Gerechtshof 's-Hertogenbosch
In deze zaak gaat het om een hoger beroep ingesteld door de Begrafenis- en Crematievereniging tegen een vonnis van de kantonrechter in de rechtbank Limburg, zittingsplaats Maastricht. De Begrafenis- en Crematievereniging was gedaagde in de eerste aanleg, waar de geïntimeerde een vordering had ingesteld tot betaling van € 1.634,50, vermeerderd met wettelijke rente en proceskosten. De kantonrechter had de vorderingen van de geïntimeerde toegewezen, wat leidde tot het hoger beroep door de Begrafenis- en Crematievereniging.

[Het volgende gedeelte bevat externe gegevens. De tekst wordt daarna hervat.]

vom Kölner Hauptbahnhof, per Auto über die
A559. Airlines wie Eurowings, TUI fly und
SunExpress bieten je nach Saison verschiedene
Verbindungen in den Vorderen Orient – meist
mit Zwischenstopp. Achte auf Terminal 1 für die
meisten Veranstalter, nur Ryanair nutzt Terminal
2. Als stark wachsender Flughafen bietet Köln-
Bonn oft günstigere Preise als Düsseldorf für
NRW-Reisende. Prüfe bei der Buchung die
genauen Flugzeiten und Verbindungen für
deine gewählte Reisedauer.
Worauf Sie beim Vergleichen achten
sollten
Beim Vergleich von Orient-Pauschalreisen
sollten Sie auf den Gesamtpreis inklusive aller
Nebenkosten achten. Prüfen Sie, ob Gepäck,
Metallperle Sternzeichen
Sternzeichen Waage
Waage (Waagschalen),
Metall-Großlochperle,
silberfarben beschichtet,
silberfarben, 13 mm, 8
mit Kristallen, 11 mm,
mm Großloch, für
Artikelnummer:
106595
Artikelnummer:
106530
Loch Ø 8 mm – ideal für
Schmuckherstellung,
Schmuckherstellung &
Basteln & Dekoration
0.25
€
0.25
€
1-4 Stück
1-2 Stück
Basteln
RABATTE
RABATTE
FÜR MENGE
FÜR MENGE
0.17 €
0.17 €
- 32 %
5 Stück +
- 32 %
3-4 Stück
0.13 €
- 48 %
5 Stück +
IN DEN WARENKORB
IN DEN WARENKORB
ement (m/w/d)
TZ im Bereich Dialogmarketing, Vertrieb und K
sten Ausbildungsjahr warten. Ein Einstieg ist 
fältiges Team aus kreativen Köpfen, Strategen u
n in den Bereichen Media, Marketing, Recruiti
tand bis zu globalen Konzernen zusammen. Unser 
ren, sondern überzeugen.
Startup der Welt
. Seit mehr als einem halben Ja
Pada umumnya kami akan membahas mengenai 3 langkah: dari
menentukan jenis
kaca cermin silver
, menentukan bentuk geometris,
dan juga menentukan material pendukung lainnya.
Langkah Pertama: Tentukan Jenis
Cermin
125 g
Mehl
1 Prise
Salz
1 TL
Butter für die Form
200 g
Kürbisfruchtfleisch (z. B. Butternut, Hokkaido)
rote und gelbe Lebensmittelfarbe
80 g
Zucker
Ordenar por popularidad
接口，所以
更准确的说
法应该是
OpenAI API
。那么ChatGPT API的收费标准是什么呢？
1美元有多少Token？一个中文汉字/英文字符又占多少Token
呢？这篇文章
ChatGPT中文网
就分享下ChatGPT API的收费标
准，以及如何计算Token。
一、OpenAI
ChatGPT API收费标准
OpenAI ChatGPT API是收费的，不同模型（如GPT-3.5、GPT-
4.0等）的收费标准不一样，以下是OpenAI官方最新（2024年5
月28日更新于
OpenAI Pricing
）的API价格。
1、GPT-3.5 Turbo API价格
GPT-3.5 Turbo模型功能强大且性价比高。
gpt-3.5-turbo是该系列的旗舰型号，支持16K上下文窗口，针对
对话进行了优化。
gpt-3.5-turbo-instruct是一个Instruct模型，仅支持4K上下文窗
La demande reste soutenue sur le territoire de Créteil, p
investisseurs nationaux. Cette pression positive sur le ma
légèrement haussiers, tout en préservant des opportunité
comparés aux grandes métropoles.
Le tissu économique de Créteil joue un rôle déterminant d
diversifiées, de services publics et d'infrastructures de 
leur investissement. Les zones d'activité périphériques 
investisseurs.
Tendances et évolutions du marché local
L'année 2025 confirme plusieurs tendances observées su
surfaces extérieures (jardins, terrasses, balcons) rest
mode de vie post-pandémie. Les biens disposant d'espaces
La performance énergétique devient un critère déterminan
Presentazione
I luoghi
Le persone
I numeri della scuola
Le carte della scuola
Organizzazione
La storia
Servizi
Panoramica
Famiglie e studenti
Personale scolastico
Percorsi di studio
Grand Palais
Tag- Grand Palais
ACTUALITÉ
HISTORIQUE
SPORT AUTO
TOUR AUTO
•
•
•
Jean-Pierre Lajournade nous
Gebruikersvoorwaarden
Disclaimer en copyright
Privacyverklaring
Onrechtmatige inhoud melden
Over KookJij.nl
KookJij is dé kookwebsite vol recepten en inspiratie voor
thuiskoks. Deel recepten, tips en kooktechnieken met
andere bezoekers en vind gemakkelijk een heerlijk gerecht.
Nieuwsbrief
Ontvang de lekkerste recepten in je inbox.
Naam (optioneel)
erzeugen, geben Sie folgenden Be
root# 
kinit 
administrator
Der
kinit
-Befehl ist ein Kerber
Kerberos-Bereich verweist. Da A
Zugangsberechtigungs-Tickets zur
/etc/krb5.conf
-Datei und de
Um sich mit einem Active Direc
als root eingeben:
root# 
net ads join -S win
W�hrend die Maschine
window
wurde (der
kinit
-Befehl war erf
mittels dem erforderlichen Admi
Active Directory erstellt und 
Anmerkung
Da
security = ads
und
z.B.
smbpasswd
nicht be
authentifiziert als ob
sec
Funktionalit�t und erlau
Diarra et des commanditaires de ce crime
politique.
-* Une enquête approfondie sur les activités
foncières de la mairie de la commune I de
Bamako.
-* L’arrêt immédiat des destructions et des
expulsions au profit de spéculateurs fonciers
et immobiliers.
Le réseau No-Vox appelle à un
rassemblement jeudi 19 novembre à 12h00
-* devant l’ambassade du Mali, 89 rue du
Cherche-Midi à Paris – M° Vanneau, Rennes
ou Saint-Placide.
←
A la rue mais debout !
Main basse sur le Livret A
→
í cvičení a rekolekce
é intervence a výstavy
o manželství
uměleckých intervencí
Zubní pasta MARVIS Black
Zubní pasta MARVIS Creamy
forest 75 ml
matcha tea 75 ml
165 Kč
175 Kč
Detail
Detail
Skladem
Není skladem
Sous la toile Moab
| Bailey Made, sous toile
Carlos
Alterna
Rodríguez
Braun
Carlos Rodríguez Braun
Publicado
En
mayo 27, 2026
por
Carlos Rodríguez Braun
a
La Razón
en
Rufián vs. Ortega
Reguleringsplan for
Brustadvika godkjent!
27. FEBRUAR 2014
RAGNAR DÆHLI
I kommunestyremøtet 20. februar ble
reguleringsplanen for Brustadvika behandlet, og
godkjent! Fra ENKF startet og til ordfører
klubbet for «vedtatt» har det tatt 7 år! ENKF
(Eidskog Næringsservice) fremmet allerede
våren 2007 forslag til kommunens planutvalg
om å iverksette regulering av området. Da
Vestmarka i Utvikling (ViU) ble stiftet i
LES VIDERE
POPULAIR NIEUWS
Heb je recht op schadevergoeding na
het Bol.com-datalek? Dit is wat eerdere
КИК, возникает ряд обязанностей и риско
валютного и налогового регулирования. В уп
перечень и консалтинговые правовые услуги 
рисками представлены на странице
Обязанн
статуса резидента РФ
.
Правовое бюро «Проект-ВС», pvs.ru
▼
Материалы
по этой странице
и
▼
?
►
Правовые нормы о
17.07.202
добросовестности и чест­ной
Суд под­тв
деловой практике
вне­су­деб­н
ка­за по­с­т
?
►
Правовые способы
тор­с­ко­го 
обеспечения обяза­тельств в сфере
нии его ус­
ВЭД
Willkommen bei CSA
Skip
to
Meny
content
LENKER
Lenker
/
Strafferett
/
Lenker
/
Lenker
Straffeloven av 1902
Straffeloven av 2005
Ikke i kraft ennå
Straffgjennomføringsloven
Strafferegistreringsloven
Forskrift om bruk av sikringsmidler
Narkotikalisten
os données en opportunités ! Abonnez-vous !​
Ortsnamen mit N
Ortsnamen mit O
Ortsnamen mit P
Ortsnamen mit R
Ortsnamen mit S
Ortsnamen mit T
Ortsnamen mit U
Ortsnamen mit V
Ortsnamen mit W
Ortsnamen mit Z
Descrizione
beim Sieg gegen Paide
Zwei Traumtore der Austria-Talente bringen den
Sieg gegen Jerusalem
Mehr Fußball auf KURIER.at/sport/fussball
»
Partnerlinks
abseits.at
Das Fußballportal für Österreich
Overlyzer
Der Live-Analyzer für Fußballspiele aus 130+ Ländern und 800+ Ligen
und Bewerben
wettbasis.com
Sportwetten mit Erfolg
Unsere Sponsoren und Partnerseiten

Het Gerechtshof 's-Hertogenbosch heeft in het hoger beroep de vraag beantwoord of de Begrafenis- en Crematievereniging ontvankelijk kan worden verklaard in haar hoger beroep, gelet op de appelgrens van € 1.750, zoals vastgelegd in artikel 332 lid 1 van het Wetboek van Burgerlijke Rechtsvordering. Het hof oordeelt dat de hoogte van de vordering in eerste aanleg, die € 1.634,50 bedroeg, niet meer dan de appelgrens is, waardoor het hoger beroep niet ontvankelijk kan worden verklaard.
Het hof heeft de Begrafenis- en Crematievereniging als de in het ongelijk gestelde partij in de proceskosten van het hoger beroep verwezen. De uitspraak is gedaan op 11 oktober 2016 en is openbaar uitgesproken door de rolraadsheer. De kosten aan de zijde van de geïntimeerde worden begroot op € 311,= aan verschotten en € 632,= aan salaris advocaat.